◆ Stored data:
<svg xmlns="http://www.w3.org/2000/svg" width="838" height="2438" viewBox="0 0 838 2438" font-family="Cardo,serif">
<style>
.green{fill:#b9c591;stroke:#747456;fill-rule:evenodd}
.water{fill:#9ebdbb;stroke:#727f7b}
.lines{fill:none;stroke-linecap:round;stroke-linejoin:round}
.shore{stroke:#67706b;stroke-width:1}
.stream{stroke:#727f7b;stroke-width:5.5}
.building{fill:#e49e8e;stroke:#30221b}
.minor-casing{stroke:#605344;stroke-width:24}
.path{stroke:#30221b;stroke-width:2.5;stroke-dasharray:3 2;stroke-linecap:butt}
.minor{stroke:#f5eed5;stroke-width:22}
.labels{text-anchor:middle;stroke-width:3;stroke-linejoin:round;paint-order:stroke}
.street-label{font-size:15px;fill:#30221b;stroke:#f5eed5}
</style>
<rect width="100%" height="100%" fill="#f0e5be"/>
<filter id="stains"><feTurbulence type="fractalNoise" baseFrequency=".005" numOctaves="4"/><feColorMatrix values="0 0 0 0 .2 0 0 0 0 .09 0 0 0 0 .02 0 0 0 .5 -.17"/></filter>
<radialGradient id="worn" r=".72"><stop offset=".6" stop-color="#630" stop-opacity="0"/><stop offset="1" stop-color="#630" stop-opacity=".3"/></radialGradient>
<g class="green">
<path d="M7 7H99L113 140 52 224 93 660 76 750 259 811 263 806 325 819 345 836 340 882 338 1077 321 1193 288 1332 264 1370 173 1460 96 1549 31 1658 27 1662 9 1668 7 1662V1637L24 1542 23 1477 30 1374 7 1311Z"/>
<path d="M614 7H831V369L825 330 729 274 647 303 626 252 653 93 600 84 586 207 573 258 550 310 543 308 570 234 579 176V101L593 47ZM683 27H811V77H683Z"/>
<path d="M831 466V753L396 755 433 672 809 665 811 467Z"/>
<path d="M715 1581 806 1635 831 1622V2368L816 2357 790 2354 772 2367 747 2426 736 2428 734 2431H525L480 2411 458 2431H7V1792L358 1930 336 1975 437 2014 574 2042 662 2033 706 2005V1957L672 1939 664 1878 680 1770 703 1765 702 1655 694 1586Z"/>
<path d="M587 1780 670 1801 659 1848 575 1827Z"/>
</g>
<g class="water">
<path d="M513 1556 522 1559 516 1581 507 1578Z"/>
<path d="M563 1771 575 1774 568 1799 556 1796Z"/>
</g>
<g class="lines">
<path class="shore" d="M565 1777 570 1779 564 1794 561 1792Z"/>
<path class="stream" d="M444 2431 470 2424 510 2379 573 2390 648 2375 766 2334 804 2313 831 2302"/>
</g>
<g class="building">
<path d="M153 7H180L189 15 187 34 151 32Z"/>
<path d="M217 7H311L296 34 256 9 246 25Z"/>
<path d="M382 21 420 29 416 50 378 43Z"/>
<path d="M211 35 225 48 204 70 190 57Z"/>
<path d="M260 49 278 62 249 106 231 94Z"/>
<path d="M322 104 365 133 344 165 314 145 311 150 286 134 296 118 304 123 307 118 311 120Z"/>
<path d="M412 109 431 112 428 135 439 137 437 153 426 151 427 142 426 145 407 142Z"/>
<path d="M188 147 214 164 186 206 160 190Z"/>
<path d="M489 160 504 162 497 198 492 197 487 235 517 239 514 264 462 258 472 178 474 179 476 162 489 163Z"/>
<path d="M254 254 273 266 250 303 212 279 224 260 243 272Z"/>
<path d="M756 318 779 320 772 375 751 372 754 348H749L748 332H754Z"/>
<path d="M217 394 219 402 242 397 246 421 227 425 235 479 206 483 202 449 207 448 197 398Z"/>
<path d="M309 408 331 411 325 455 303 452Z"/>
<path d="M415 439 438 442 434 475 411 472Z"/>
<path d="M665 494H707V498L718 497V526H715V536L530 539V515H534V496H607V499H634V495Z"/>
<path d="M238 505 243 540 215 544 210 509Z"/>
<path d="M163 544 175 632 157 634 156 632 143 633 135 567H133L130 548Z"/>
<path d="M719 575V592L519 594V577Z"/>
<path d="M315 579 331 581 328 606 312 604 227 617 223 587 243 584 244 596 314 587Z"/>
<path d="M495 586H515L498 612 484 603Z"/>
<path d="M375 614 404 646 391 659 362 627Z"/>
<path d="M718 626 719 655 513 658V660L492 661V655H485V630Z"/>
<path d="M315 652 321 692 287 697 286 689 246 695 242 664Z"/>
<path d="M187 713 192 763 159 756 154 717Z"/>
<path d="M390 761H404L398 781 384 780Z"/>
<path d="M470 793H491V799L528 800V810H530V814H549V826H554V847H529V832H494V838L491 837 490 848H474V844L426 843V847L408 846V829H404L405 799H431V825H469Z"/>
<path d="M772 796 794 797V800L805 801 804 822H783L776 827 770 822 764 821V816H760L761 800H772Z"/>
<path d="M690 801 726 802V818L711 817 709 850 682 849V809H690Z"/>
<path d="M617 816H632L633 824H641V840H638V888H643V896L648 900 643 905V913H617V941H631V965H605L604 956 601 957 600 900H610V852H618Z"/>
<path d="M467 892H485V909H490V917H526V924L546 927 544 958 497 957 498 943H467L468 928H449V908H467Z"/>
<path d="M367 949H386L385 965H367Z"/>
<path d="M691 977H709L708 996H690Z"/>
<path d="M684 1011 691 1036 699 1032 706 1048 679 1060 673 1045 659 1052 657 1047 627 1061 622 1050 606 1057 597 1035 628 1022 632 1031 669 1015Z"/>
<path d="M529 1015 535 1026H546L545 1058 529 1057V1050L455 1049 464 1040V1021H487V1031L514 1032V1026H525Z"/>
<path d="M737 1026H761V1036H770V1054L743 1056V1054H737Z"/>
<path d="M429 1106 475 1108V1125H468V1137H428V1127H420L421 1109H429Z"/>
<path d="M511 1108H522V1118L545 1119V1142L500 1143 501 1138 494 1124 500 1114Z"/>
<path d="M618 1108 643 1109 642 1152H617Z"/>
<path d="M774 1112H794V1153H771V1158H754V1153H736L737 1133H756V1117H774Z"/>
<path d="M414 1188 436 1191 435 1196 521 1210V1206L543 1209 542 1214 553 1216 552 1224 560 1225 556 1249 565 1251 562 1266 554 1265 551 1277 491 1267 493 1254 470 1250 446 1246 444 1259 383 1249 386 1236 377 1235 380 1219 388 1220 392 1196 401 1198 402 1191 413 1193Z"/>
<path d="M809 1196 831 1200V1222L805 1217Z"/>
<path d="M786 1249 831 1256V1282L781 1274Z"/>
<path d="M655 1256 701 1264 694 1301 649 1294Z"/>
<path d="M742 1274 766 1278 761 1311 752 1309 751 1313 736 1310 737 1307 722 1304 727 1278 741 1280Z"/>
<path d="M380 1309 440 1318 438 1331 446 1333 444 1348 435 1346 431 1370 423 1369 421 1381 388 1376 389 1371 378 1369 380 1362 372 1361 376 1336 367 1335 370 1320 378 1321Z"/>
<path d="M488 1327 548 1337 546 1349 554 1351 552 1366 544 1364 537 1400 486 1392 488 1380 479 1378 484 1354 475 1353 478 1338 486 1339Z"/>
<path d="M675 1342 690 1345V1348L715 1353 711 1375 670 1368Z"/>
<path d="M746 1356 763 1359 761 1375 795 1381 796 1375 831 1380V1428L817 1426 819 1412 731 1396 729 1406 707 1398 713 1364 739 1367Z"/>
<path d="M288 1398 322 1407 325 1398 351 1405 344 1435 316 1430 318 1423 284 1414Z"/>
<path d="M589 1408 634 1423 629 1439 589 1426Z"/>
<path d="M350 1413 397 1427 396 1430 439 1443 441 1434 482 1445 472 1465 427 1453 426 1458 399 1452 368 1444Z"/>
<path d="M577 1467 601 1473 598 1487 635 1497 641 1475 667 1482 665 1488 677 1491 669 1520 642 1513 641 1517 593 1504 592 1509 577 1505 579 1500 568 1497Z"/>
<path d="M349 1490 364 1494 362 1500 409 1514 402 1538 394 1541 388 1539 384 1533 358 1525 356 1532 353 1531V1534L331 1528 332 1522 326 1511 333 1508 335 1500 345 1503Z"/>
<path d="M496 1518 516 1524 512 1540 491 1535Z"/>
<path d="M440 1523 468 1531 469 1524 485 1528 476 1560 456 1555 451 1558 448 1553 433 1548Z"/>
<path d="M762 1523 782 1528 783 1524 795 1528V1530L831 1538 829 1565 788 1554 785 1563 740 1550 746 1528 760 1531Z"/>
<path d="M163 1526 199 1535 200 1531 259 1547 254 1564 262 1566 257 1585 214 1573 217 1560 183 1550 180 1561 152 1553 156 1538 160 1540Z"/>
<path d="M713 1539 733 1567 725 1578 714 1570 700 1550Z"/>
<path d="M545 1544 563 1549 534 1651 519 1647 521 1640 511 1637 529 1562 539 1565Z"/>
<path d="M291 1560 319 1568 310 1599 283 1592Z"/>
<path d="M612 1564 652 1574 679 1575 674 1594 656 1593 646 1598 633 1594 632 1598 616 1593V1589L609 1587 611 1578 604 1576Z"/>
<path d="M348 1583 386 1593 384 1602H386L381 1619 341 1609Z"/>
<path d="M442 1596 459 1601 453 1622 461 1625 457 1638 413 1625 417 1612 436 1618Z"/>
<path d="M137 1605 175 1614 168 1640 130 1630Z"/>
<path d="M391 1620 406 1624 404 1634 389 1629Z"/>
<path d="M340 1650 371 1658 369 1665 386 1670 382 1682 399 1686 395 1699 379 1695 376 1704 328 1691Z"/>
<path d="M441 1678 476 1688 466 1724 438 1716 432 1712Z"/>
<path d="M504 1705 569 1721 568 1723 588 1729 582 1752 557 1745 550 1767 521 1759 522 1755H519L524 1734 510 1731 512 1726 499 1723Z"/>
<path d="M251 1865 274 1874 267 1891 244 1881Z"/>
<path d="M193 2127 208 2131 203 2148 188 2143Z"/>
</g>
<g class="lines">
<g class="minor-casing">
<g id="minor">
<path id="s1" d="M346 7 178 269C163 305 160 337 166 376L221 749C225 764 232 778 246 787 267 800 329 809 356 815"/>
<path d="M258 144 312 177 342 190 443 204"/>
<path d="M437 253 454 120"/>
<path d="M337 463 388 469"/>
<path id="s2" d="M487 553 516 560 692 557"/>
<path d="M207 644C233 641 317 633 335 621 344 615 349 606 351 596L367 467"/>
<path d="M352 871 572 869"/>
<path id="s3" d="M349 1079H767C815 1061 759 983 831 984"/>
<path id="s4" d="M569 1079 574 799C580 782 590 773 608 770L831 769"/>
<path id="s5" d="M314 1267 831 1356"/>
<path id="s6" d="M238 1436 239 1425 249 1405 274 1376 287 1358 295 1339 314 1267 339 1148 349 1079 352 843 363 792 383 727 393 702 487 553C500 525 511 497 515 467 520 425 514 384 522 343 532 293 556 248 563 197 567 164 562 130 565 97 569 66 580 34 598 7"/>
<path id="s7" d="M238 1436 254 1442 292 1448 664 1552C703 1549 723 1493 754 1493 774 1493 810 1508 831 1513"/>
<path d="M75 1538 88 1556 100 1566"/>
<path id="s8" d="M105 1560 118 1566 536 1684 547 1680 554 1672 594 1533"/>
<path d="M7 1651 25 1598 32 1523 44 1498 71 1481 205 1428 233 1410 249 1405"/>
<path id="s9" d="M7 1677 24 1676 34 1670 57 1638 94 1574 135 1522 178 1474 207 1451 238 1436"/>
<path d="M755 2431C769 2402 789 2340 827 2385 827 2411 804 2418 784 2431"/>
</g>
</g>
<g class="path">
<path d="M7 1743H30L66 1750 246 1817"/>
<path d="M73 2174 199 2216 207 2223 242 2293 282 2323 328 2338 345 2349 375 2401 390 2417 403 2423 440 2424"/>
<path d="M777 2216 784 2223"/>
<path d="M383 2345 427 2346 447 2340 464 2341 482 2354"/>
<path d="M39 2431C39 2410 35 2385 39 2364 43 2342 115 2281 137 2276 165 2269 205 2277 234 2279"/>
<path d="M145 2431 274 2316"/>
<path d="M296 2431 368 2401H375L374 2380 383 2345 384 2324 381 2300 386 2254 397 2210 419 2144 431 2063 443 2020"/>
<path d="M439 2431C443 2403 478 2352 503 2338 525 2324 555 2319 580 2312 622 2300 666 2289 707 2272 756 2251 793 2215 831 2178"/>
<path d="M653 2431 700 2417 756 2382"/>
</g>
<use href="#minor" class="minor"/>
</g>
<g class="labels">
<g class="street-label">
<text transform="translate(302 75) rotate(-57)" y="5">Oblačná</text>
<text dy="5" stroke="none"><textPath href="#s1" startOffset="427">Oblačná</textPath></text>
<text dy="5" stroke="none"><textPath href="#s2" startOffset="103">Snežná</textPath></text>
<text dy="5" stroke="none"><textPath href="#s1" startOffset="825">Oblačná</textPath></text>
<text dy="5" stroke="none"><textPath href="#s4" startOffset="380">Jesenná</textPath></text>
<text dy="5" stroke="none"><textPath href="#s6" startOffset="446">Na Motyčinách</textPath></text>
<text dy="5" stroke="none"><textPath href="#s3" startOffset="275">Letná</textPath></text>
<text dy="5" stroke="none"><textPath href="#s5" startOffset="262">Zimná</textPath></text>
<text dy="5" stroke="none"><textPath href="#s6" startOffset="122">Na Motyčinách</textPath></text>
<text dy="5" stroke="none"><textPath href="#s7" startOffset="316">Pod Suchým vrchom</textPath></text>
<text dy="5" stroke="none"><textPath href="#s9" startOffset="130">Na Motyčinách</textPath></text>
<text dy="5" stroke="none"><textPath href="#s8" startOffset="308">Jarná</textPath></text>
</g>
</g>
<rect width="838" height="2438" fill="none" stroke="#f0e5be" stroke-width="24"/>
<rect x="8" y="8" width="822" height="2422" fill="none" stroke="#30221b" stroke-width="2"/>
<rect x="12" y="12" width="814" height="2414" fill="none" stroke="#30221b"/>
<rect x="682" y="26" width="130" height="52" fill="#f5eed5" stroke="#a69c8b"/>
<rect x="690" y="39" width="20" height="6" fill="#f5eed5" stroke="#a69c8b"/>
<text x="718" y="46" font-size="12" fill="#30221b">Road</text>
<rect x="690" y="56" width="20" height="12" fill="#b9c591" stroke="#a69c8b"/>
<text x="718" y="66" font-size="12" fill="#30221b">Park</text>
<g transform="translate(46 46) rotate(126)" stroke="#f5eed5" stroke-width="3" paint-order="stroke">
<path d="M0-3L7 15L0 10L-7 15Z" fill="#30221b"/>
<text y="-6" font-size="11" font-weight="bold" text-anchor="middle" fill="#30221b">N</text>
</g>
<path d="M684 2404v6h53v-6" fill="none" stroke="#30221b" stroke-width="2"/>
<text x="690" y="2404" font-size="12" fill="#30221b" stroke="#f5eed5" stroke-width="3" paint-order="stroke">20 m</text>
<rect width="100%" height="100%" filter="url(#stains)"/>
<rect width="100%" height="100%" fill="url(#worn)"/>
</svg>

◆ Assigned task:
Out of the records above, pick each line that contains the string "linecap".

◆ Your response:
.lines{fill:none;stroke-linecap:round;stroke-linejoin:round}
.path{stroke:#30221b;stroke-width:2.5;stroke-dasharray:3 2;stroke-linecap:butt}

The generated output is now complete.